Collected data:
┄┄┄┄┄┄┄┄┄┄┄┄┄┄┄┄┄┄┄┄

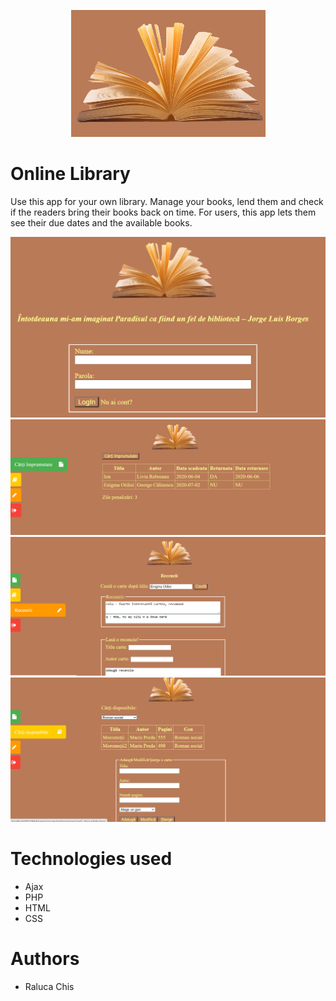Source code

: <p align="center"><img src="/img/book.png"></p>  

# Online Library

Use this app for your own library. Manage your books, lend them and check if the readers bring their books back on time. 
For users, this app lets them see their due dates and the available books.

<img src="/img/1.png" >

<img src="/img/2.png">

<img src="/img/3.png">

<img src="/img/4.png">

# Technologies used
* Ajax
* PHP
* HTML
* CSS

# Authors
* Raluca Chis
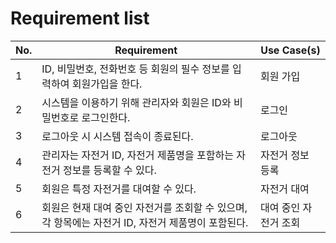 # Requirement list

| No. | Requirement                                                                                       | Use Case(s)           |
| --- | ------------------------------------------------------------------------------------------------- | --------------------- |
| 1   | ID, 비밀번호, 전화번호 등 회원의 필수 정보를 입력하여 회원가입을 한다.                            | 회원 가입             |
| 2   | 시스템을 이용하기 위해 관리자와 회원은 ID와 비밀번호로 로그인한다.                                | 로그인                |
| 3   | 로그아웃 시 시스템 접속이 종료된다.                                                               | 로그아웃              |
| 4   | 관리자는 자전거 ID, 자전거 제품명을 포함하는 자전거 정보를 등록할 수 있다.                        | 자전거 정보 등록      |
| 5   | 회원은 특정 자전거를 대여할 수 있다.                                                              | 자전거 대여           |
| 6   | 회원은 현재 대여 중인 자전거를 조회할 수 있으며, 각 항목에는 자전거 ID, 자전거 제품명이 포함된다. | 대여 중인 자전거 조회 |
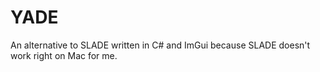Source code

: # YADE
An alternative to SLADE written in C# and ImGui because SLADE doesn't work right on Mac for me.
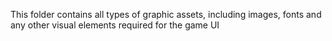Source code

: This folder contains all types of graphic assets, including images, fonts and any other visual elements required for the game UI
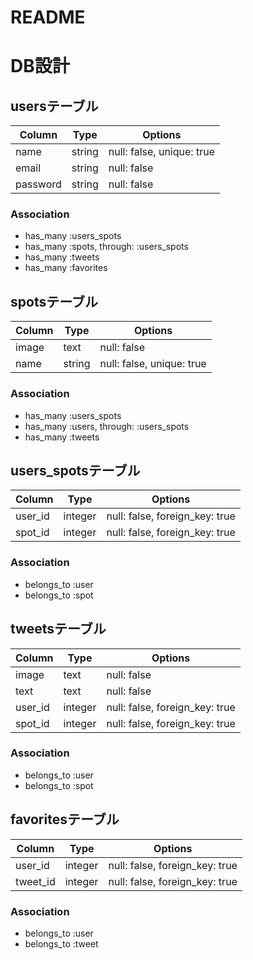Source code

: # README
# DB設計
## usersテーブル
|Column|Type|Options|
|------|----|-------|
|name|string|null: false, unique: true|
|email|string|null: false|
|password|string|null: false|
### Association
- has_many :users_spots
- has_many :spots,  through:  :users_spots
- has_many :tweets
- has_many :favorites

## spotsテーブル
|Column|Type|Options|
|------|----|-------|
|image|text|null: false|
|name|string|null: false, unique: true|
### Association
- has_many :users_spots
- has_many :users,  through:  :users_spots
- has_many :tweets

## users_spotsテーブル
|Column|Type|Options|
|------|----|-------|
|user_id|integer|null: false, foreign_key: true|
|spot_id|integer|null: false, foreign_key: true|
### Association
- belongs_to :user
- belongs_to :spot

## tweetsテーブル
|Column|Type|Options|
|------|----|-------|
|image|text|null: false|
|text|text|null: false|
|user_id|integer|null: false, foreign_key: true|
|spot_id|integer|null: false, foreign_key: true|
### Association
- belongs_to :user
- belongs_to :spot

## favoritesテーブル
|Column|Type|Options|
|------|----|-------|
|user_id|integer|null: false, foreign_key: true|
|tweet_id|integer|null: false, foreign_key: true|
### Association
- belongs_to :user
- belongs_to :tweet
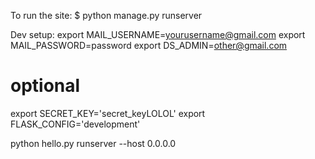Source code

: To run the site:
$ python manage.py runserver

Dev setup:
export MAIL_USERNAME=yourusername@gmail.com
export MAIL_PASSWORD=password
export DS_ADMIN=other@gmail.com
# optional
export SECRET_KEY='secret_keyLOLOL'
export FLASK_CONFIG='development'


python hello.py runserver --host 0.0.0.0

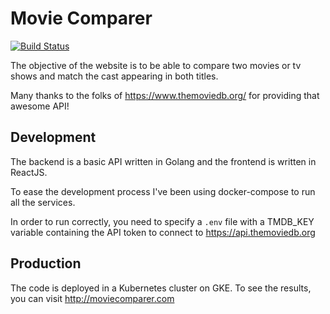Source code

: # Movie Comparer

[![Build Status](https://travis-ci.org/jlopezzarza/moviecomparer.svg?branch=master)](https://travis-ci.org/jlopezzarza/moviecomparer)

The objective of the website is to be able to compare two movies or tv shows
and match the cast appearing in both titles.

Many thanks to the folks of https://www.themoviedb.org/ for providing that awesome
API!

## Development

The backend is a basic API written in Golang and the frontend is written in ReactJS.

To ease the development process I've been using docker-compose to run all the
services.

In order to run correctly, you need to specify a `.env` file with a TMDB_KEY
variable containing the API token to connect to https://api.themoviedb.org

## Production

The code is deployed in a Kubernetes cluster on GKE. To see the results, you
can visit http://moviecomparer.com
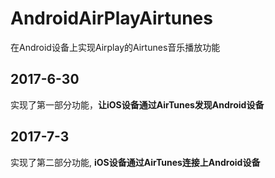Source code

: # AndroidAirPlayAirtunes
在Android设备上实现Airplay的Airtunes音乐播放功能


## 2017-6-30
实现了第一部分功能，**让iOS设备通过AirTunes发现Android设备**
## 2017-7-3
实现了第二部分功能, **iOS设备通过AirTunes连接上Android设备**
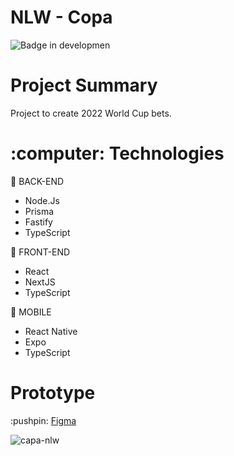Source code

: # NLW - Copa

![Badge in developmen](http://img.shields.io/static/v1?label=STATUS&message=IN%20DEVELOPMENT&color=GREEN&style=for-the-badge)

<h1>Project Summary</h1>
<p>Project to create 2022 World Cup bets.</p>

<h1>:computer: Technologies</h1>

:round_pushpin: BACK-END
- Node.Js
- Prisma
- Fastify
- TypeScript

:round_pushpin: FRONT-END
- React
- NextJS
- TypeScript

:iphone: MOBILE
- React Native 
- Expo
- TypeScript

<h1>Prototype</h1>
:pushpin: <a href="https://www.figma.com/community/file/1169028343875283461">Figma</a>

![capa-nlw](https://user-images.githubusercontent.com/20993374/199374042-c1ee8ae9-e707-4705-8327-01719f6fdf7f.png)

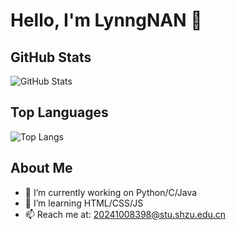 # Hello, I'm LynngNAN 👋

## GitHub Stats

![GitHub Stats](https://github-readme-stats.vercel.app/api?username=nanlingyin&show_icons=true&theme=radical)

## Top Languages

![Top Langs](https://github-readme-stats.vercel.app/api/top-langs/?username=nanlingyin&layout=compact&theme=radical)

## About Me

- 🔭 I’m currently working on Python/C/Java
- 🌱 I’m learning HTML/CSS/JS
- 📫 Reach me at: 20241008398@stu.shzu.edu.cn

┄┄┄┄┄┄┄┄┄┄┄┄┄┄┄┄┄┄┄┄

**TASK DETAILS**
Pick out every line in the data that contains the string "books", treating uppercase and lowercase letters as different.

**ANSWER SECTION**
Use this app for your own library. Manage your books, lend them and check if the readers bring their books back on time. 
For users, this app lets them see their due dates and the available books.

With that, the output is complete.